The total October harvest, which included archery hunting, was 16,072, which is 3,794 more than during October 2021.

• For deer season’s main event, modern gun season, November 12-27, it was cloudy and rainy on opening weekend, then cloudy, with seasonal temperatures and some rain, during the remainder of the season.

Nevertheless, the deer harvest for November was 106,553, an increase of 3,713 deer over November 2021.

“The worst weather was on opening day,” said Thompson. It was good on Sunday (November 13), and was seasonable during the other weekends of the season

Hunters reported taking about 102,000 deer during modern gun season, said Thompson.

a harvested mature white-tailed buck (Photo by Art Lander, Jr.)
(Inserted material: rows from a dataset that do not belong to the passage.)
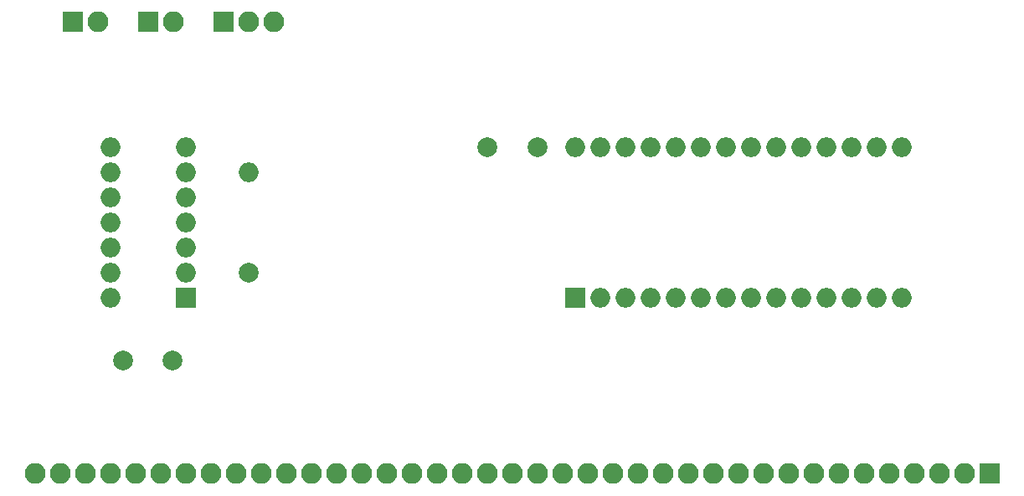
<source format=gts>
G04 #@! TF.FileFunction,Soldermask,Top*
%FSLAX46Y46*%
G04 Gerber Fmt 4.6, Leading zero omitted, Abs format (unit mm)*
G04 Created by KiCad (PCBNEW 4.0.6) date 05/15/17 21:45:34*
%MOMM*%
%LPD*%
G01*
G04 APERTURE LIST*
%ADD10C,0.100000*%
%ADD11R,2.000000X2.000000*%
%ADD12O,2.000000X2.000000*%
%ADD13R,2.100000X2.100000*%
%ADD14O,2.100000X2.100000*%
%ADD15C,2.000000*%
G04 APERTURE END LIST*
D10*
D11*
X144780000Y-130810000D03*
D12*
X177800000Y-115570000D03*
X147320000Y-130810000D03*
X175260000Y-115570000D03*
X149860000Y-130810000D03*
X172720000Y-115570000D03*
X152400000Y-130810000D03*
X170180000Y-115570000D03*
X154940000Y-130810000D03*
X167640000Y-115570000D03*
X157480000Y-130810000D03*
X165100000Y-115570000D03*
X160020000Y-130810000D03*
X162560000Y-115570000D03*
X162560000Y-130810000D03*
X160020000Y-115570000D03*
X165100000Y-130810000D03*
X157480000Y-115570000D03*
X167640000Y-130810000D03*
X154940000Y-115570000D03*
X170180000Y-130810000D03*
X152400000Y-115570000D03*
X172720000Y-130810000D03*
X149860000Y-115570000D03*
X175260000Y-130810000D03*
X147320000Y-115570000D03*
X177800000Y-130810000D03*
X144780000Y-115570000D03*
D13*
X101600000Y-102870000D03*
D14*
X104140000Y-102870000D03*
D15*
X111760000Y-128270000D03*
D12*
X111760000Y-118110000D03*
D15*
X140970000Y-115570000D03*
X135970000Y-115570000D03*
X99060000Y-137160000D03*
X104060000Y-137160000D03*
D13*
X93980000Y-102870000D03*
D14*
X96520000Y-102870000D03*
D13*
X186690000Y-148590000D03*
D14*
X184150000Y-148590000D03*
X181610000Y-148590000D03*
X179070000Y-148590000D03*
X176530000Y-148590000D03*
X173990000Y-148590000D03*
X171450000Y-148590000D03*
X168910000Y-148590000D03*
X166370000Y-148590000D03*
X163830000Y-148590000D03*
X161290000Y-148590000D03*
X158750000Y-148590000D03*
X156210000Y-148590000D03*
X153670000Y-148590000D03*
X151130000Y-148590000D03*
X148590000Y-148590000D03*
X146050000Y-148590000D03*
X143510000Y-148590000D03*
X140970000Y-148590000D03*
X138430000Y-148590000D03*
X135890000Y-148590000D03*
X133350000Y-148590000D03*
X130810000Y-148590000D03*
X128270000Y-148590000D03*
X125730000Y-148590000D03*
X123190000Y-148590000D03*
X120650000Y-148590000D03*
X118110000Y-148590000D03*
X115570000Y-148590000D03*
X113030000Y-148590000D03*
X110490000Y-148590000D03*
X107950000Y-148590000D03*
X105410000Y-148590000D03*
X102870000Y-148590000D03*
X100330000Y-148590000D03*
X97790000Y-148590000D03*
X95250000Y-148590000D03*
X92710000Y-148590000D03*
X90170000Y-148590000D03*
D13*
X109220000Y-102870000D03*
D14*
X111760000Y-102870000D03*
X114300000Y-102870000D03*
D11*
X105410000Y-130810000D03*
D12*
X97790000Y-115570000D03*
X105410000Y-128270000D03*
X97790000Y-118110000D03*
X105410000Y-125730000D03*
X97790000Y-120650000D03*
X105410000Y-123190000D03*
X97790000Y-123190000D03*
X105410000Y-120650000D03*
X97790000Y-125730000D03*
X105410000Y-118110000D03*
X97790000Y-128270000D03*
X105410000Y-115570000D03*
X97790000Y-130810000D03*
M02*

</source>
• In December and January there were some spells of poor hunting weather during the late muzzleloader season, free youth weekend, and archery seasons. There were heavy rains, snow, bitterly cold temperatures, and wind chills.

But despite these poor weather conditions, the deer harvest was good.

In December, hunters reported taking 11,126 deer, a whopping increase of 3,777 deer more that the 2021 season.

In January the deer harvest dropped only slightly to 3,633 from the 2021 harvest of 3,788, the all-time high for the month.

• A spotty mast crop may have been a factor in the increased deer harvest.

“We aren’t seeing a bumper crop of acorns in most areas, so deer should be on the move in search of food this fall to sustain them through the winter,” said Thompson on November 1, 2022. “This will mean good opportunities for hunters to see more deer.”

Deer harvest in Kentucky over the past 10 years is trending in a range from a high of 155,734 in 2015, to a low of 132,328 in 2021. Fluctuations in deer harvest are a normal occurrence, due to a number of factors.